The next morning at nine
sharp, I was at the post office waiting for it to open. Standing in line with
me were seven other hikers. After receiving our resupply boxes, Shark
Bite, Faucet, OTC, and I took our packages back to the Courthouse Motel to sort
through the contents and transfer them to our backpacks. Shark Bite and
Faucet allowed me to take a shower in their motel room, while they were out
running errands. I knew the museum opened at 10:00 a.m., and I wanted to
be there as soon as possible to visit with the director about the Model T Ford
truck.
Eleven o’clock was the
best I could do, and I found the museum director at the front counter after
entering the building. The director’s name was John Klusmire, mid-forties,
medium build. I dropped my pack and trekking poles beside the front door,
so as not to be encumbered while visiting with Mr. Klusmire. I introduced
myself and stated my business. I hoped he would see things my way, that
the rusting pile of metal out in the backyard of the museum was worth saving.
I offered to make a donation of $500 to the museum, if the museum would
be willing to part with the truck.
He said the truck had been donated to
the museum a few years back; it had been sitting in a town resident’s backyard
and the owner wanted to get rid of it, and had offered it to the museum – so the
museum obtained it for free. After a pause, he stated further that the
decision to give or sell museum property wasn’t his alone to make; he would
have to consult with the museum staff and/or committee about such matters.
I told him I understood and that after I finished the hike in late
September, I would be in contact with him. John gave me his card, and I
made ready to leave.
I walked back to the
Onion Creek Road that ran along the back side of the museum property, and stood
opposite the Model T Ford truck with my thumb out, a signal that I needed a
lift. While waiting for a ride, I continued to eyeball the Model T and
envisioned in my mind some of the repair work that would have to be done to
bring the derelict back to life.
The cracked and
splintered wooden spokes caught my attention first, but I knew that Amish
carriage makers in Lancaster, Pennsylvania, made new replacement spokes, so
restoring the wheels would be possible. The engine was a solid piece of
rust, but, a soak in a caustic, acid bath would remove the rust and old paint
and might even loosen up the nuts holding the engine head to the block.

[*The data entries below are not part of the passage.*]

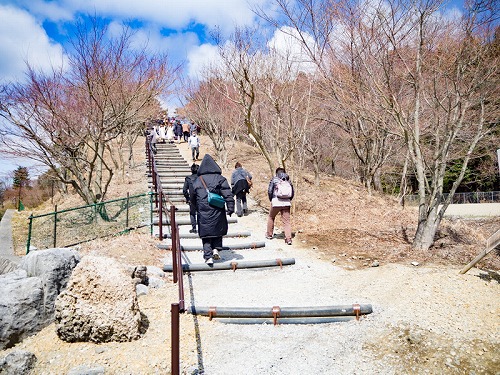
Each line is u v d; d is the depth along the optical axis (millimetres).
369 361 3846
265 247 8047
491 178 24734
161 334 4324
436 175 7668
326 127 18844
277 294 5508
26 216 13477
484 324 4391
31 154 10461
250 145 25500
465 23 7324
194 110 21875
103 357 3861
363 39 8078
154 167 12562
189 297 5352
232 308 4773
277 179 8414
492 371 3615
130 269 5531
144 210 10031
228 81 13852
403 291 5344
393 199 15953
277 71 11359
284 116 11992
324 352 4023
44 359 3898
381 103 8188
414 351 3969
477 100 7715
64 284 5004
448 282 5500
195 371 3678
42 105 10320
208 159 6641
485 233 10727
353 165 20484
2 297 4500
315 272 6488
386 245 8172
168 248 7574
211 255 6539
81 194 11406
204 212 6422
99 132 11414
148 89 13109
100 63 10734
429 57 7695
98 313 4148
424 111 9805
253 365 3799
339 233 9328
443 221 10266
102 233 8734
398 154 16078
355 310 4727
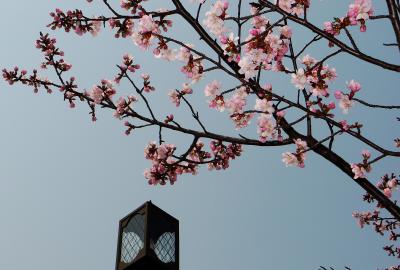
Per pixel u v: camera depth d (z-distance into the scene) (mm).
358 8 3348
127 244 4445
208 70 3951
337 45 3408
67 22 4809
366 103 3607
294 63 3912
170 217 4680
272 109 3818
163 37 3977
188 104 4379
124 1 4453
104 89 5098
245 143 4242
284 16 3486
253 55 3666
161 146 5094
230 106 4289
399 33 3277
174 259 4492
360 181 3982
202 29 4094
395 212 3955
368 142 3666
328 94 3736
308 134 4059
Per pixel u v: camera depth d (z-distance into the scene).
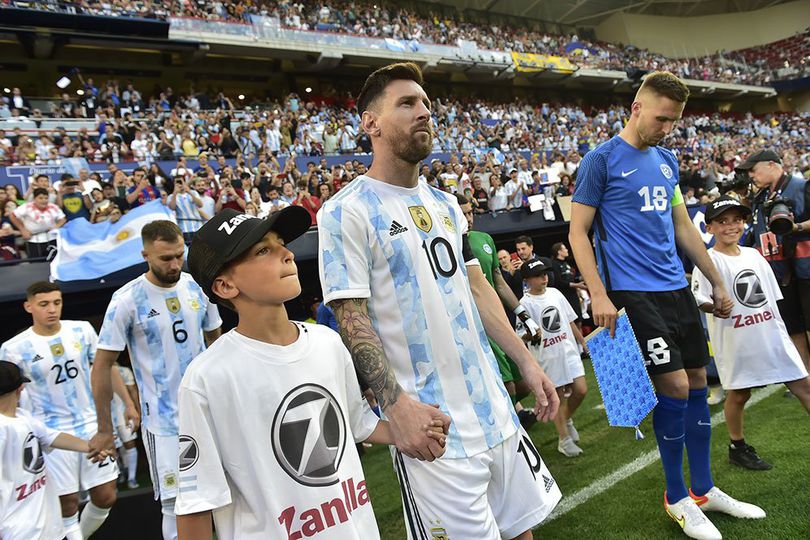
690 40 37.94
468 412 1.76
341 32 21.30
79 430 3.92
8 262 6.36
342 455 1.47
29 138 10.98
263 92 22.69
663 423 2.56
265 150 12.78
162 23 17.16
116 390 3.76
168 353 2.99
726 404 3.34
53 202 7.34
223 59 21.53
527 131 21.66
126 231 6.66
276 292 1.40
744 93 33.72
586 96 30.67
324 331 1.59
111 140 11.89
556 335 4.25
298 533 1.37
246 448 1.37
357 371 1.68
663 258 2.57
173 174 9.83
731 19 38.44
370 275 1.78
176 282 3.03
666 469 2.62
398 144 1.80
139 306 2.96
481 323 1.94
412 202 1.87
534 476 1.86
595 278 2.57
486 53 25.06
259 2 21.27
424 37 24.34
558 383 4.20
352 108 20.64
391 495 3.85
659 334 2.48
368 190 1.83
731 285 3.22
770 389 4.84
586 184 2.63
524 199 11.63
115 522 3.54
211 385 1.36
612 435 4.38
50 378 3.87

No matter how worn out an engine was, if the block wasn’t cracked, the
cylinders could be re-sleeved to bring them back to factory tolerance; new
pistons, piston rods, bearings, valves and valve seats, and valve lifters could
all be purchased from parts catalogues that specialize in antiques, so the
engine too could be restored. Bringing this beauty back to life would be
a true labor of love, but the end result would be worth it, just like seeing
the day when Homeless will be restored to his former self.
After waiting a half
hour, a car with the driver as the only occupant, stopped and offered me a ride
to the Onion Creek trailhead. The driver’s name was Jerry, and in the
course of our conversation, he said he was still in the military as an army
ranger. He was on vacation with his wife who was waiting for him at the
campground. He said he envied me being able to hike the PCT and hoped to
do likewise someday. He also hoped that his wife would be able to
accompany him, but inasmuch as she was afraid of getting too close to the edge
of the trail with straight drop-offs, he wasn’t sure she would be able to
accompany him.
At the trailhead,
I thanked Jerry for the ride, shouldered my pack, and started up the trail. The
weather forecast called for rain today, and with the dark clouds appearing over
the spires of Kearsarge Pass, it looked like a sure thing. I hiked for an
hour, all uphill, of course, and the rain started. Now the clouds were
really dark, the wind was intensifying, and the rain was falling at a steady
rate.
I had no rain jacket, having sent it home to lighten my pack load,
because it was summer and it doesn’t rain in the summer. Knowing I
couldn’t make it to the lakes and decent campgrounds, I looked for anything
along the trail that even remotely resembled a tent site, and finally settled
on one that was sloped and covered with tree roots. With great haste, I
erected my tent, crawled in and called it a day at four in the afternoon.